Seems to work, except for N=2:

?- between(2, 13, N), M is N-2, factorial(M, Y), 
Z is floor(e*Y), write(paths(N)=Z), nl, fail; true.
paths(2)=2
paths(3)=2
paths(4)=5
paths(5)=16
paths(6)=65
paths(7)=326
paths(8)=1957
paths(9)=13700
paths(10)=109601
paths(11)=986410
paths(12)=9864101
paths(13)=108505112
true.

I somewhere claimed the Pascal triangle can be computed
with a window N = 2, replacing BinProlog with two streams
by SlideProlog with only one stream but a sliding window.

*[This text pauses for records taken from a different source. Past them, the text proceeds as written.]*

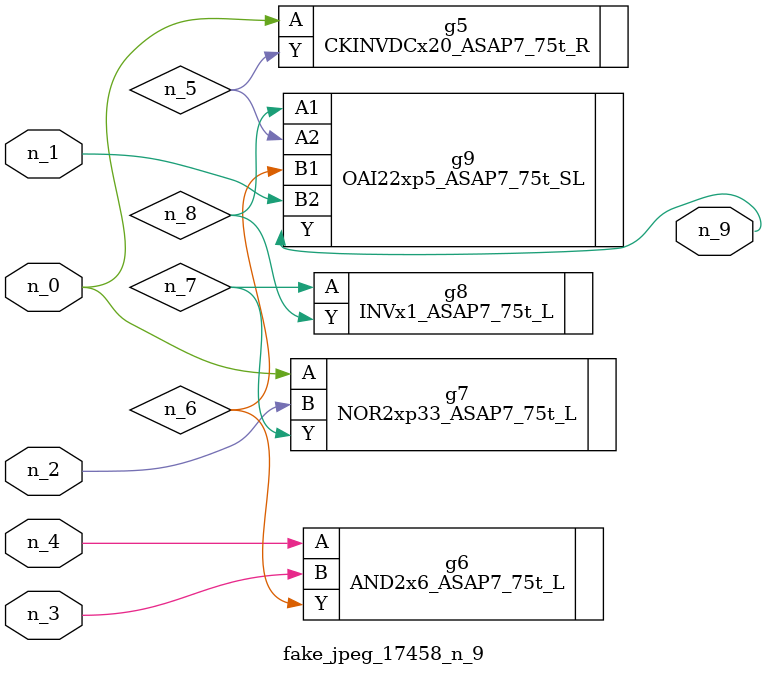
<source format=v>
module fake_jpeg_17458_n_9 (n_3, n_2, n_1, n_0, n_4, n_9);

input n_3;
input n_2;
input n_1;
input n_0;
input n_4;

output n_9;

wire n_8;
wire n_6;
wire n_5;
wire n_7;

CKINVDCx20_ASAP7_75t_R g5 ( 
.A(n_0),
.Y(n_5)
);

AND2x6_ASAP7_75t_L g6 ( 
.A(n_4),
.B(n_3),
.Y(n_6)
);

NOR2xp33_ASAP7_75t_L g7 ( 
.A(n_0),
.B(n_2),
.Y(n_7)
);

INVx1_ASAP7_75t_L g8 ( 
.A(n_7),
.Y(n_8)
);

OAI22xp5_ASAP7_75t_SL g9 ( 
.A1(n_8),
.A2(n_5),
.B1(n_6),
.B2(n_1),
.Y(n_9)
);


endmodule
</source>
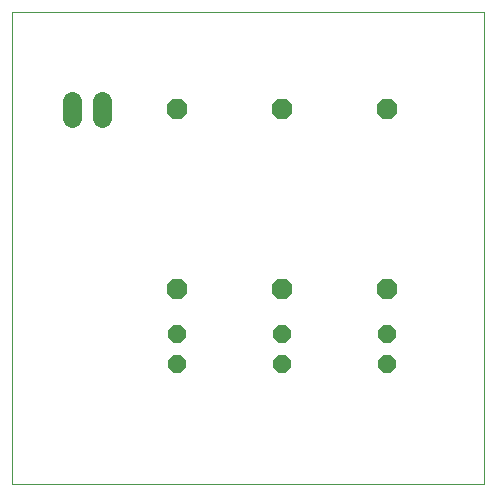
<source format=gbs>
G75*
%MOIN*%
%OFA0B0*%
%FSLAX25Y25*%
%IPPOS*%
%LPD*%
%AMOC8*
5,1,8,0,0,1.08239X$1,22.5*
%
%ADD10C,0.00000*%
%ADD11C,0.06400*%
%ADD12OC8,0.06800*%
%ADD13OC8,0.06000*%
D10*
X0003500Y0003500D02*
X0003500Y0160980D01*
X0160980Y0160980D01*
X0160980Y0003500D01*
X0003500Y0003500D01*
D11*
X0023500Y0125700D02*
X0023500Y0131300D01*
X0033500Y0131300D02*
X0033500Y0125700D01*
D12*
X0058500Y0128500D03*
X0093500Y0128500D03*
X0128500Y0128500D03*
X0128500Y0068500D03*
X0093500Y0068500D03*
X0058500Y0068500D03*
D13*
X0058500Y0053500D03*
X0058500Y0043500D03*
X0093500Y0043500D03*
X0093500Y0053500D03*
X0128500Y0053500D03*
X0128500Y0043500D03*
M02*

</source>
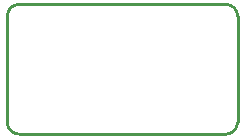
<source format=gm1>
G04 Layer_Color=16711935*
%FSLAX42Y42*%
%MOMM*%
G71*
G01*
G75*
%ADD18C,0.25*%
D18*
X100Y1100D02*
G03*
X0Y1000I0J-100D01*
G01*
X1950D02*
G03*
X1850Y1100I-100J0D01*
G01*
Y0D02*
G03*
X1950Y100I0J100D01*
G01*
X0D02*
G03*
X100Y0I100J0D01*
G01*
Y1100D02*
X1850D01*
X1950Y100D02*
Y1000D01*
X100Y0D02*
X1850D01*
X0Y100D02*
Y1000D01*
M02*

</source>
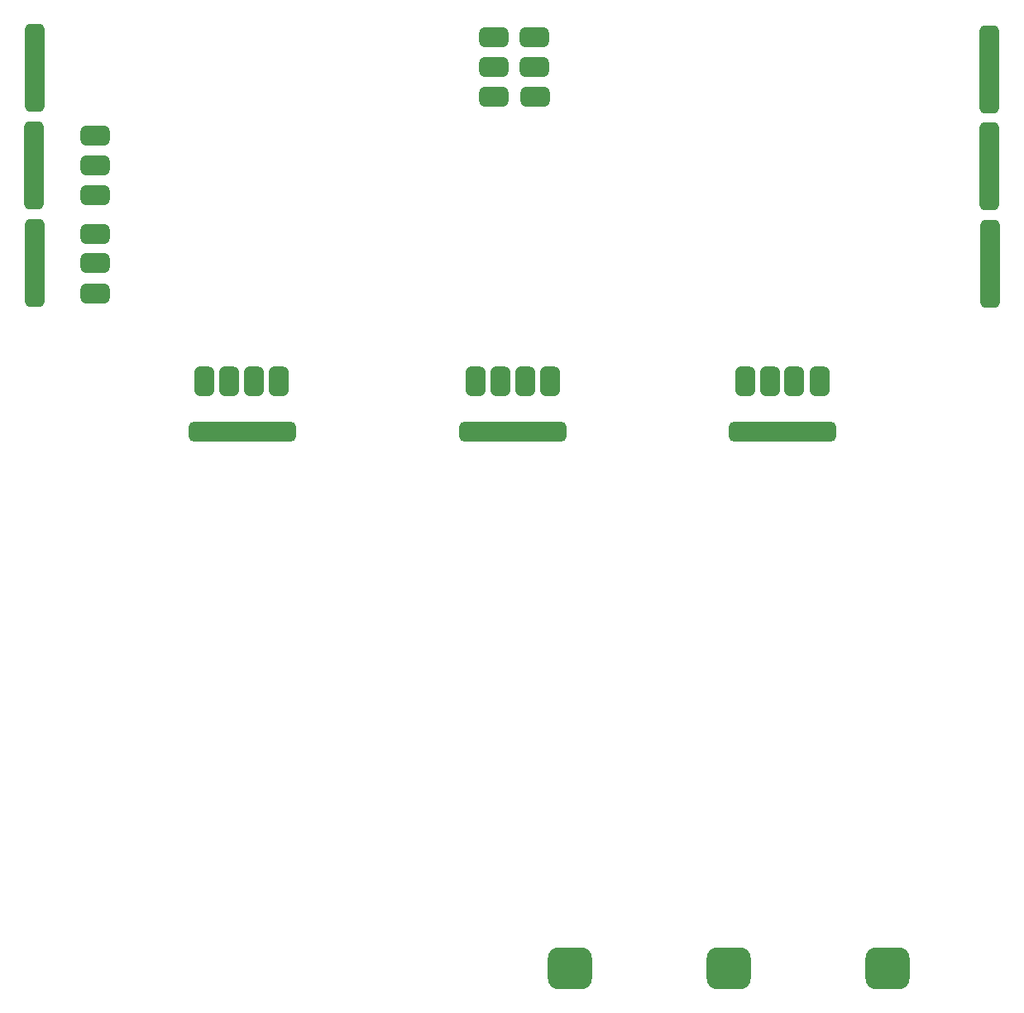
<source format=gtp>
G04 #@! TF.GenerationSoftware,KiCad,Pcbnew,8.0.6*
G04 #@! TF.CreationDate,2024-10-17T13:08:26+02:00*
G04 #@! TF.ProjectId,esp_music_vis,6573705f-6d75-4736-9963-5f7669732e6b,rev?*
G04 #@! TF.SameCoordinates,Original*
G04 #@! TF.FileFunction,Paste,Top*
G04 #@! TF.FilePolarity,Positive*
%FSLAX46Y46*%
G04 Gerber Fmt 4.6, Leading zero omitted, Abs format (unit mm)*
G04 Created by KiCad (PCBNEW 8.0.6) date 2024-10-17 13:08:26*
%MOMM*%
%LPD*%
G01*
G04 APERTURE LIST*
G04 Aperture macros list*
%AMRoundRect*
0 Rectangle with rounded corners*
0 $1 Rounding radius*
0 $2 $3 $4 $5 $6 $7 $8 $9 X,Y pos of 4 corners*
0 Add a 4 corners polygon primitive as box body*
4,1,4,$2,$3,$4,$5,$6,$7,$8,$9,$2,$3,0*
0 Add four circle primitives for the rounded corners*
1,1,$1+$1,$2,$3*
1,1,$1+$1,$4,$5*
1,1,$1+$1,$6,$7*
1,1,$1+$1,$8,$9*
0 Add four rect primitives between the rounded corners*
20,1,$1+$1,$2,$3,$4,$5,0*
20,1,$1+$1,$4,$5,$6,$7,0*
20,1,$1+$1,$6,$7,$8,$9,0*
20,1,$1+$1,$8,$9,$2,$3,0*%
G04 Aperture macros list end*
%ADD10RoundRect,1.062500X-1.187500X-1.062500X1.187500X-1.062500X1.187500X1.062500X-1.187500X1.062500X0*%
%ADD11RoundRect,0.500000X0.500000X-4.000000X0.500000X4.000000X-0.500000X4.000000X-0.500000X-4.000000X0*%
%ADD12RoundRect,0.500000X-1.000000X0.500000X-1.000000X-0.500000X1.000000X-0.500000X1.000000X0.500000X0*%
%ADD13RoundRect,0.500000X-0.500000X-1.000000X0.500000X-1.000000X0.500000X1.000000X-0.500000X1.000000X0*%
%ADD14RoundRect,0.500000X-5.000000X-0.500000X5.000000X-0.500000X5.000000X0.500000X-5.000000X0.500000X0*%
G04 APERTURE END LIST*
D10*
X122162500Y-147200000D03*
D11*
X51100000Y-75000000D03*
D12*
X98100000Y-51900000D03*
D10*
X105875000Y-147200000D03*
D12*
X98125000Y-58000000D03*
X57275000Y-65000000D03*
D13*
X131450000Y-87100000D03*
X96250000Y-87125000D03*
D12*
X102300000Y-54900000D03*
X102300000Y-51900000D03*
D11*
X148875000Y-65100000D03*
X51100000Y-55000000D03*
D12*
X57300000Y-75000000D03*
X102325000Y-58000000D03*
D14*
X100100000Y-92250000D03*
D13*
X73550000Y-87100000D03*
D12*
X57275000Y-62000000D03*
D14*
X72350000Y-92250000D03*
D12*
X57300000Y-68100000D03*
D13*
X103850000Y-87100000D03*
D11*
X51075000Y-65000000D03*
D12*
X57325000Y-78100000D03*
D11*
X148875000Y-55200000D03*
D13*
X128900000Y-87100000D03*
X76100000Y-87100000D03*
D10*
X138450000Y-147200000D03*
D13*
X123850000Y-87125000D03*
X98800000Y-87125000D03*
X126400000Y-87125000D03*
X68500000Y-87125000D03*
D11*
X148900000Y-75100000D03*
D12*
X98100000Y-54900000D03*
D13*
X101300000Y-87100000D03*
D12*
X57300000Y-72000000D03*
D14*
X127700000Y-92250000D03*
D13*
X71050000Y-87125000D03*
M02*

</source>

Here is some code, the first stream/1 clause is a sliding window N = 2:

init([p(1,1,1)]).

step([p(R2, 1, 1)|L], [p(R, 1, 1)|S]) :- 
   R is R2+1,
   stream([p(R2, 1, 1)|L], S).

stream([p(R2, C2, M1), p(R2, C, M2)|L], [p(R, C, M)|S]) :-
   R is R2+1,
   C =:= C2+1,
   M is M1+M2,
   stream([p(R2, C, M2)|L], S).
stream([p(R2, R2, 1)],[p(R, R, 1)]) :- 
   R is R2+1.

Seems to work:

?- init(X).
X = [p(1, 1, 1)].
?- init(_X), step(_X, Y).
Y = [p(2, 1, 1), p(2, 2, 1)].
?- init(_X), step(_X, _Y), step(_Y, Z).
Z = [p(3, 1, 1), p(3, 2, 2), p(3, 3, 1)].
?- init(_X), step(_X, _Y), step(_Y, _Z), step(_Z, T).
T = [p(4, 1, 1), p(4, 2, 3), p(4, 3, 3), p(4, 4, 1)].
?- init(_X), step(_X, _Y), step(_Y, _Z), step(_Z, _T), step(_T, R).
R = [p(5, 1, 1), p(5, 2, 4), p(5, 3, 6), p(5, 4, 4), p(5, 5, 1)].